Rewrite all of the lines below, changing every instance of "GASTOS INCLUIDOS" to "GASTOS APARTE" and keeping everything else unchanged. Leave the pictures out of the result.

Records from a collection:
····················
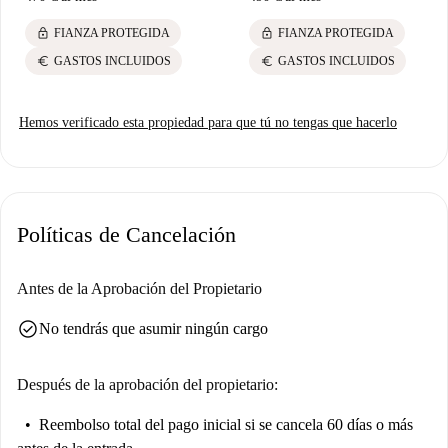
lock
lock
FIANZA PROTEGIDA
FIANZA PROTEGIDA
euro
euro
GASTOS INCLUIDOS
GASTOS INCLUIDOS
Hemos verificado esta propiedad para que tú no tengas que hacerlo
Políticas de Cancelación
Antes de la Aprobación del Propietario
check_circle
No tendrás que asumir ningún cargo
Después de la aprobación del propietario:
Reembolso total del pago inicial
si se cancela 60 días o más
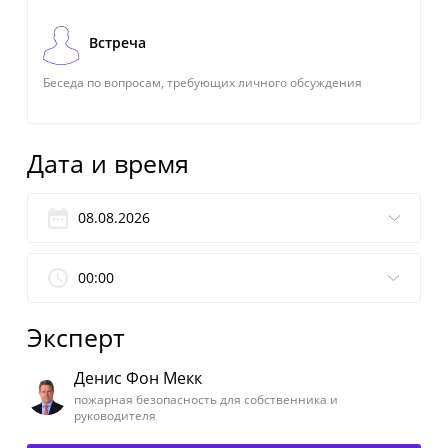
Встреча
Беседа по вопросам, требующих личного обсуждения
Дата и время
00:00
Эксперт
Денис Фон Мекк
пожарная безопасность для собственника и
руководителя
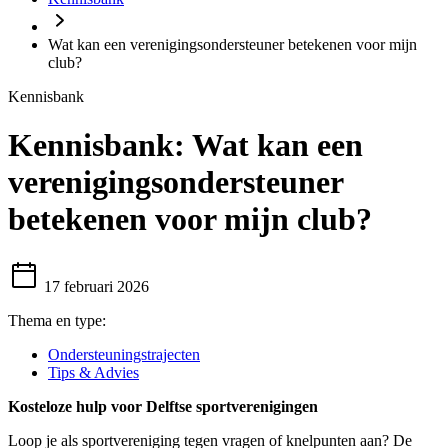
Wat kan een verenigingsondersteuner betekenen voor mijn
club?
Kennisbank
Kennisbank:
Wat kan een
verenigingsondersteuner
betekenen voor mijn club?
17 februari 2026
Thema en type:
Ondersteuningstrajecten
Tips & Advies
Kosteloze hulp voor Delftse sportverenigingen
Loop je als sportvereniging tegen vragen of knelpunten aan? De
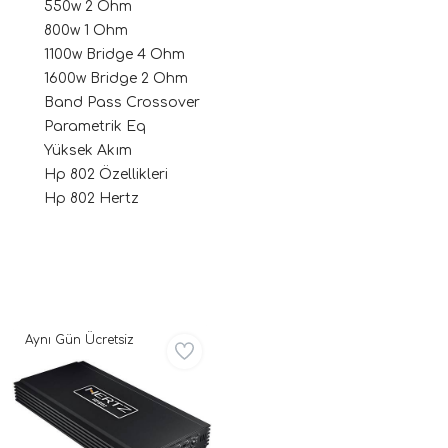
550w 2 Ohm
800w 1 Ohm
1100w Bridge 4 Ohm
1600w Bridge 2 Ohm
Band Pass Crossover
Parametrik Eq
Yüksek Akım
Hp 802 Özellikleri
Hp 802 Hertz
ri
Aynı Gün Ücretsiz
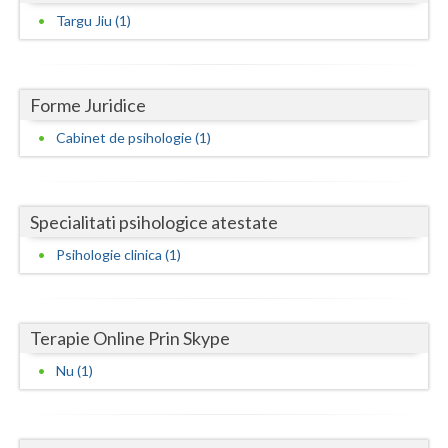
Dolj
Targu Jiu (1)
Galati
Giurgiu
Forme Juridice
Gorj
Cabinet de psihologie (1)
Harghita
Hunedoara
Specialitati psihologice atestate
Ialomita
Psihologie clinica (1)
Iasi
Ilfov
Terapie Online Prin Skype
Maramures
Nu (1)
Mehedinti
Mures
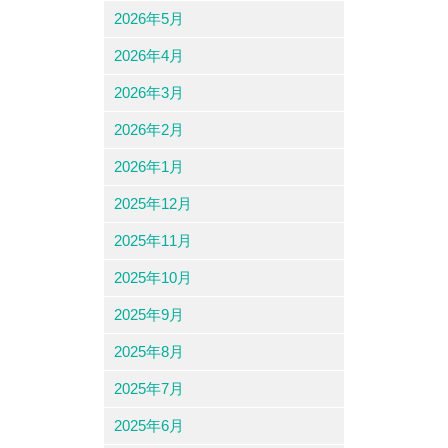
2026年5月
2026年4月
2026年3月
2026年2月
2026年1月
2025年12月
2025年11月
2025年10月
2025年9月
2025年8月
2025年7月
2025年6月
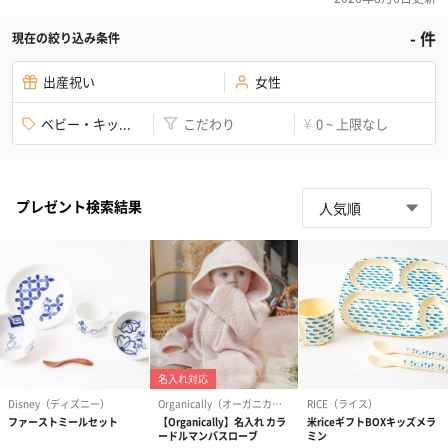
-
件
現在の絞り込み条件
出産祝い
女性
ベビー・キッ...
こだわり
0 ~ 上限なし
¥
プレゼント検索結果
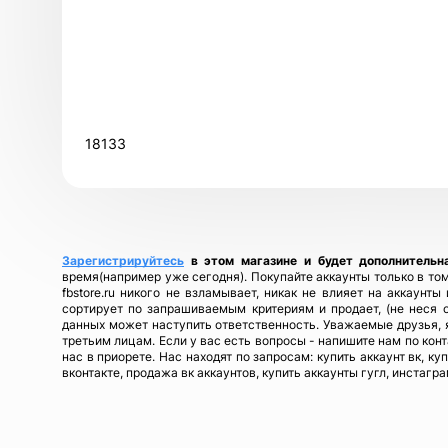
18133
Зарегистрируйтесь
в этом магазине и будет дополнительн
время(например уже сегодня). Покупайте аккаунты только в том
fbstore.ru никого не взламывает, никак не влияет на аккаунт
сортирует по запрашиваемым критериям и продает, (не неся 
данных может наступить ответственность. Уважаемые друзья, я
третьим лицам. Если у вас есть вопросы - напишите нам по кон
нас в приорете. Нас находят по запросам: купить аккаунт вк, ку
вконтакте, продажа вк аккаунтов, купить аккаунты гугл, инстагра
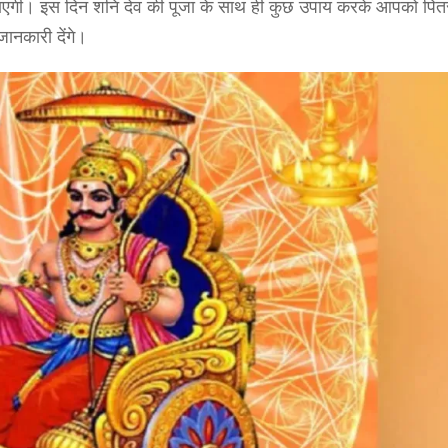
। इस दिन शनि देव की पूजा के साथ ही कुछ उपाय करके आपको पितर
जानकारी देंगे।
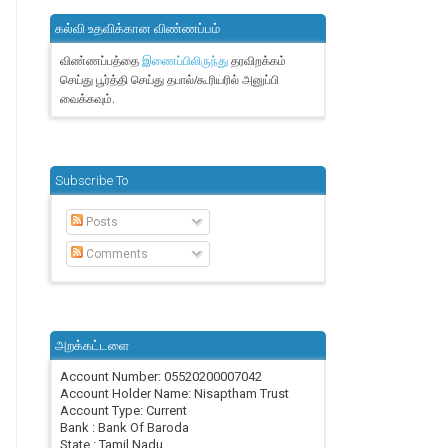
கல்வி உதவிக்கான விண்ணப்பம்
விண்ணப்பத்தை
தரவிறக்கம்
இணைப்பிலிருந்து
செய்து பூர்த்தி செய்து தபால்/கூரியரில் அனுப்பி
வைக்கவும்.
Subscribe To
Posts
Comments
அறக்கட்டளை
Account Number: 05520200007042
Account Holder Name: Nisaptham Trust
Account Type: Current
Bank : Bank Of Baroda
State : Tamil Nadu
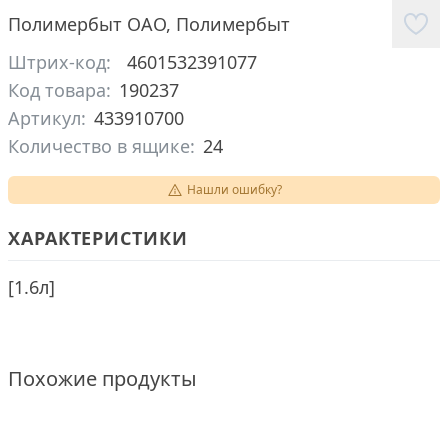
Полимербыт ОАО
,
Полимербыт
Штрих-код:
4601532391077
Код товара:
190237
Артикул:
433910700
Количество в ящике:
24
Нашли ошибку?
ХАРАКТЕРИСТИКИ
[
1.6л
]
Похожие продукты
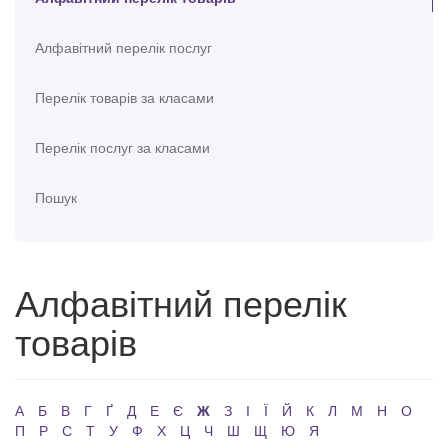
Алфавітний перелік послуг
Перелік товарів за класами
Перелік послуг за класами
Пошук
Алфавітний перелік
товарів
А
Б
В
Г
Ґ
Д
Е
Є
Ж
З
І
Ї
Й
К
Л
М
Н
О
П
Р
С
Т
У
Ф
Х
Ц
Ч
Ш
Щ
Ю
Я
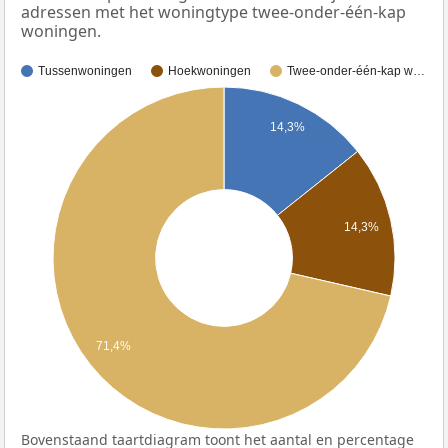
adressen met het woningtype twee-onder-één-kap
woningen.
Tussenwoningen
Hoekwoningen
Twee-onder-één-kap w…
14,3%
14,3%
71,4%
Bovenstaand taartdiagram toont het aantal en percentage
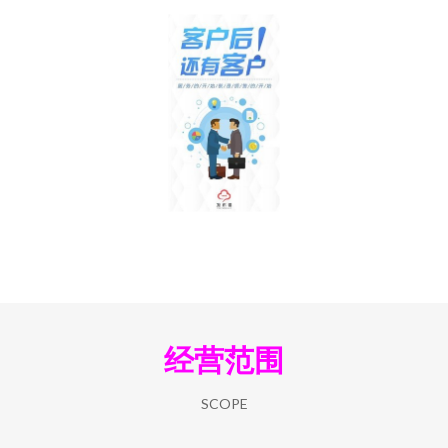
经营范围
SCOPE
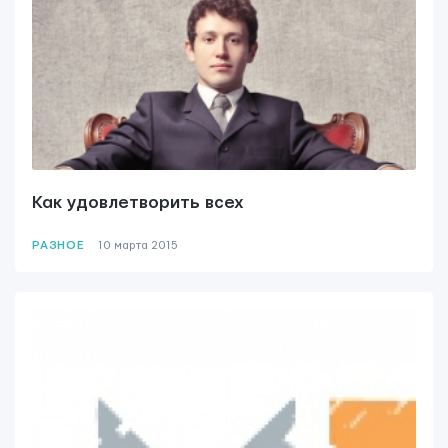
Rävala pst 8-ruum 810, 10143, Tallinn
Yudjes OÜ
Как удовлетворить всех
РАЗНОЕ
10 мартa 2015
Свяжитесь с нами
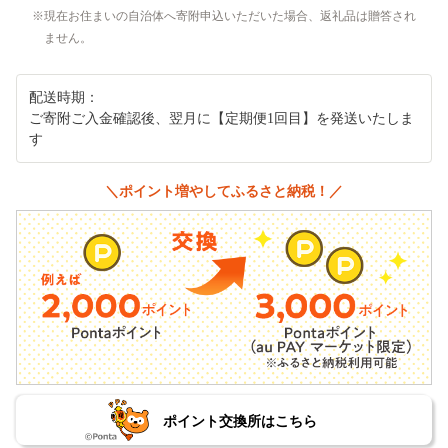
現在お住まいの自治体へ寄附申込いただいた場合、返礼品は贈答され
ません。
配送時期：
ご寄附ご入金確認後、翌月に【定期便1回目】を発送いたしま
す
＼ポイント増やしてふるさと納税！／
ポイント交換所はこちら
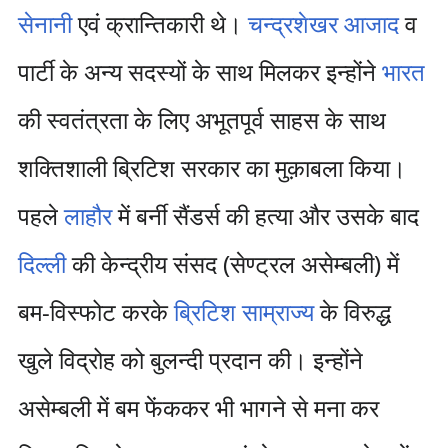
सेनानी
एवं क्रान्तिकारी थे।
चन्द्रशेखर आजाद
व
पार्टी के अन्य सदस्यों के साथ मिलकर इन्होंने
भारत
की स्वतंत्रता के लिए अभूतपूर्व साहस के साथ
शक्तिशाली ब्रिटिश सरकार का मुक़ाबला किया।
पहले
लाहौर
में बर्नी सैंडर्स की हत्या और उसके बाद
दिल्ली
की केन्द्रीय संसद (सेण्ट्रल असेम्बली) में
बम-विस्फोट करके
ब्रिटिश साम्राज्य
के विरुद्ध
खुले विद्रोह को बुलन्दी प्रदान की। इन्होंने
असेम्बली में बम फेंककर भी भागने से मना कर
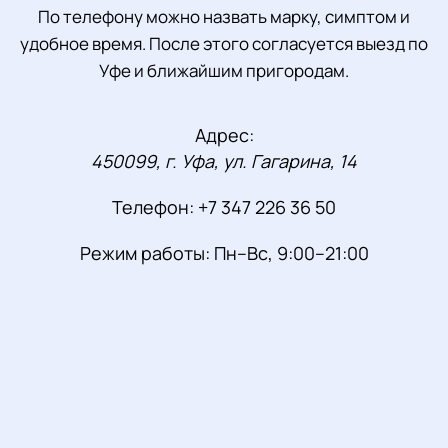
По телефону можно назвать марку, симптом и
удобное время. После этого согласуется выезд по
Уфе и ближайшим пригородам.
Адрес:
450099, г. Уфа, ул. Гагарина, 14
Телефон:
+7 347 226 36 50
Режим работы:
Пн–Вс, 9:00–21:00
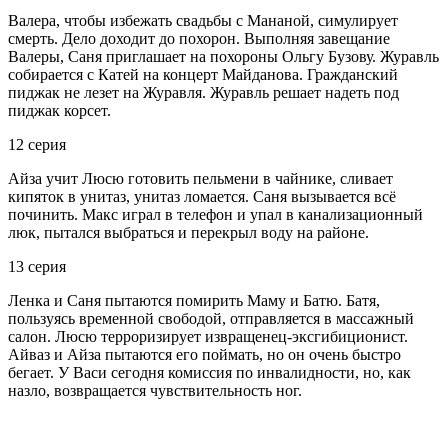
Валера, чтобы избежать свадьбы с Мананой, симулирует
смерть. Дело доходит до похорон. Выполняя завещание
Валеры, Саня приглашает на похороны Ольгу Бузову. Журавль
собирается с Катей на концерт Майданова. Гражданский
пиджак не лезет на Журавля. Журавль решает надеть под
пиджак корсет.
12 серия
Айза учит Люсю готовить пельмени в чайнике, сливает
кипяток в унитаз, унитаз ломается. Саня вызывается всё
починить. Макс играл в телефон и упал в канализационный
люк, пытался выбраться и перекрыл воду на районе.
13 серия
Ленка и Саня пытаются помирить Маму и Батю. Батя,
пользуясь временной свободой, отправляется в массажный
салон. Люсю терроризирует извращенец-эксгибиционист.
Айваз и Айза пытаются его поймать, но он очень быстро
бегает. У Васи сегодня комиссия по инвалидности, но, как
назло, возвращается чувствительность ног.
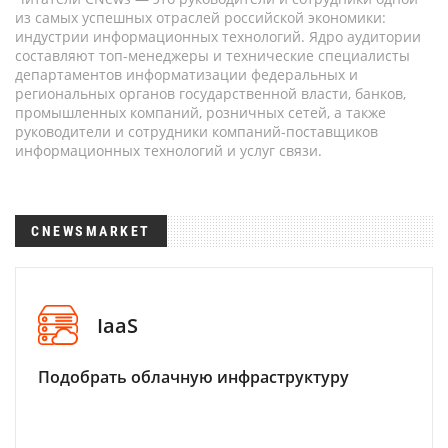
из самых успешных отраслей российской экономики:
индустрии информационных технологий. Ядро аудитории
составляют топ-менеджеры и технические специалисты
департаментов информатизации федеральных и
региональных органов государственной власти, банков,
промышленных компаний, розничных сетей, а также
руководители и сотрудники компаний-поставщиков
информационных технологий и услуг связи.
CNEWSMARKET
IaaS
Подобрать облачную инфраструктуру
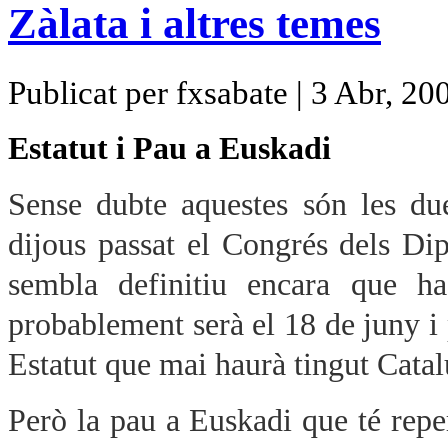
Zàlata i altres temes
Publicat per fxsabate | 3 Abr, 20
Estatut i Pau a Euskadi
Sense dubte aquestes són les due
dijous passat el Congrés dels Dip
sembla definitiu encara que h
probablement serà el 18 de juny i
Estatut que mai haurà tingut Cata
Però la pau a Euskadi que té repe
····················
ANSWER BOX -
lock
lock
FIANZA PROTEGIDA
FIANZA PROTEGIDA
euro
euro
GASTOS APARTE
GASTOS APARTE
Hemos verificado esta propiedad para que tú no tengas que hacerlo
Políticas de Cancelación
Antes de la Aprobación del Propietario
check_circle
No tendrás que asumir ningún cargo
Después de la aprobación del propietario:
Reembolso total del pago inicial
si se cancela 60 días o más
Встреча
Беседа по вопросам, требующих личного обсуждения
Дата и время
00:00
Эксперт
Денис Фон Мекк
пожарная безопасность для собственника и
руководителя
Wat kan een verenigingsondersteuner betekenen voor mijn
club?
Kennisbank
Kennisbank:
Wat kan een
verenigingsondersteuner
betekenen voor mijn club?
17 februari 2026
Thema en type:
Ondersteuningstrajecten
Tips & Advies
Kosteloze hulp voor Delftse sportverenigingen
Loop je als sportvereniging tegen vragen of knelpunten aan? De
550w 2 Ohm
800w 1 Ohm
1100w Bridge 4 Ohm
1600w Bridge 2 Ohm
Band Pass Crossover
Parametrik Eq
Yüksek Akım
Hp 802 Özellikleri
Hp 802 Hertz
ri
Aynı Gün Ücretsiz
Dolj
Targu Jiu (1)
Galati
Giurgiu
Forme Juridice
Gorj
Cabinet de psihologie (1)
Harghita
Hunedoara
Specialitati psihologice atestate
Ialomita
Psihologie clinica (1)
Iasi
Ilfov
Terapie Online Prin Skype
Maramures
Nu (1)
Mehedinti
Mures
2026年5月
2026年4月
2026年3月
2026年2月
2026年1月
2025年12月
2025年11月
2025年10月
2025年9月
2025年8月
2025年7月
2025年6月
-
件
現在の絞り込み条件
出産祝い
女性
ベビー・キッ...
こだわり
0 ~ 上限なし
¥
プレゼント検索結果
18133
Зарегистрируйтесь
в этом магазине и будет дополнительн
время(например уже сегодня). Покупайте аккаунты только в том
fbstore.ru никого не взламывает, никак не влияет на аккаунт
сортирует по запрашиваемым критериям и продает, (не неся 
данных может наступить ответственность. Уважаемые друзья, я
третьим лицам. Если у вас есть вопросы - напишите нам по кон
нас в приорете. Нас находят по запросам: купить аккаунт вк, ку
вконтакте, продажа вк аккаунтов, купить аккаунты гугл, инстагра
। इस दिन शनि देव की पूजा के साथ ही कुछ उपाय करके आपको पितर
जानकारी देंगे।
கல்வி உதவிக்கான விண்ணப்பம்
விண்ணப்பத்தை
தரவிறக்கம்
இணைப்பிலிருந்து
செய்து பூர்த்தி செய்து தபால்/கூரியரில் அனுப்பி
வைக்கவும்.
Subscribe To
Posts
Comments
அறக்கட்டளை
Account Number: 05520200007042
Account Holder Name: Nisaptham Trust
Account Type: Current
Bank : Bank Of Baroda
State : Tamil Nadu
Полимербыт ОАО
,
Полимербыт
Штрих-код:
4601532391077
Код товара:
190237
Артикул:
433910700
Количество в ящике:
24
Нашли ошибку?
ХАРАКТЕРИСТИКИ
[
1.6л
]
Похожие продукты
Алфавітний перелік послуг
Перелік товарів за класами
Перелік послуг за класами
Пошук
Алфавітний перелік
товарів
А
Б
В
Г
Ґ
Д
Е
Є
Ж
З
І
Ї
Й
К
Л
М
Н
О
П
Р
С
Т
У
Ф
Х
Ц
Ч
Ш
Щ
Ю
Я
adressen met het woningtype twee-onder-één-kap
woningen.
Tussenwoningen
Hoekwoningen
Twee-onder-één-kap w…
14,3%
14,3%
71,4%
Bovenstaand taartdiagram toont het aantal en percentage
经营范围
SCOPE
Rävala pst 8-ruum 810, 10143, Tallinn
Yudjes OÜ
Как удовлетворить всех
РАЗНОЕ
10 мартa 2015
Свяжитесь с нами
現在お住まいの自治体へ寄附申込いただいた場合、返礼品は贈答され
ません。
配送時期：
ご寄附ご入金確認後、翌月に【定期便1回目】を発送いたしま
す
＼ポイント増やしてふるさと納税！／
ポイント交換所はこちら
सेनानी
एवं क्रान्तिकारी थे।
चन्द्रशेखर आजाद
व
पार्टी के अन्य सदस्यों के साथ मिलकर इन्होंने
भारत
की स्वतंत्रता के लिए अभूतपूर्व साहस के साथ
शक्तिशाली ब्रिटिश सरकार का मुक़ाबला किया।
पहले
लाहौर
में बर्नी सैंडर्स की हत्या और उसके बाद
दिल्ली
की केन्द्रीय संसद (सेण्ट्रल असेम्बली) में
बम-विस्फोट करके
ब्रिटिश साम्राज्य
के विरुद्ध
खुले विद्रोह को बुलन्दी प्रदान की। इन्होंने
असेम्बली में बम फेंककर भी भागने से मना कर
По телефону можно назвать марку, симптом и
удобное время. После этого согласуется выезд по
Уфе и ближайшим пригородам.
Адрес:
450099, г. Уфа, ул. Гагарина, 14
Телефон:
+7 347 226 36 50
Режим работы:
Пн–Вс, 9:00–21:00
Валера, чтобы избежать свадьбы с Мананой, симулирует
смерть. Дело доходит до похорон. Выполняя завещание
Валеры, Саня приглашает на похороны Ольгу Бузову. Журавль
собирается с Катей на концерт Майданова. Гражданский
пиджак не лезет на Журавля. Журавль решает надеть под
пиджак корсет.
12 серия
Айза учит Люсю готовить пельмени в чайнике, сливает
кипяток в унитаз, унитаз ломается. Саня вызывается всё
починить. Макс играл в телефон и упал в канализационный
люк, пытался выбраться и перекрыл воду на районе.
13 серия
Ленка и Саня пытаются помирить Маму и Батю. Батя,
пользуясь временной свободой, отправляется в массажный
салон. Люсю терроризирует извращенец-эксгибиционист.
Айваз и Айза пытаются его поймать, но он очень быстро
бегает. У Васи сегодня комиссия по инвалидности, но, как
назло, возвращается чувствительность ног.
из самых успешных отраслей российской экономики:
индустрии информационных технологий. Ядро аудитории
составляют топ-менеджеры и технические специалисты
департаментов информатизации федеральных и
региональных органов государственной власти, банков,
промышленных компаний, розничных сетей, а также
руководители и сотрудники компаний-поставщиков
информационных технологий и услуг связи.
CNEWSMARKET
IaaS
Подобрать облачную инфраструктуру
Zàlata i altres temes
Publicat per fxsabate | 3 Abr, 20
Estatut i Pau a Euskadi
Sense dubte aquestes són les due
dijous passat el Congrés dels Dip
sembla definitiu encara que h
probablement serà el 18 de juny i
Estatut que mai haurà tingut Cata
Però la pau a Euskadi que té repe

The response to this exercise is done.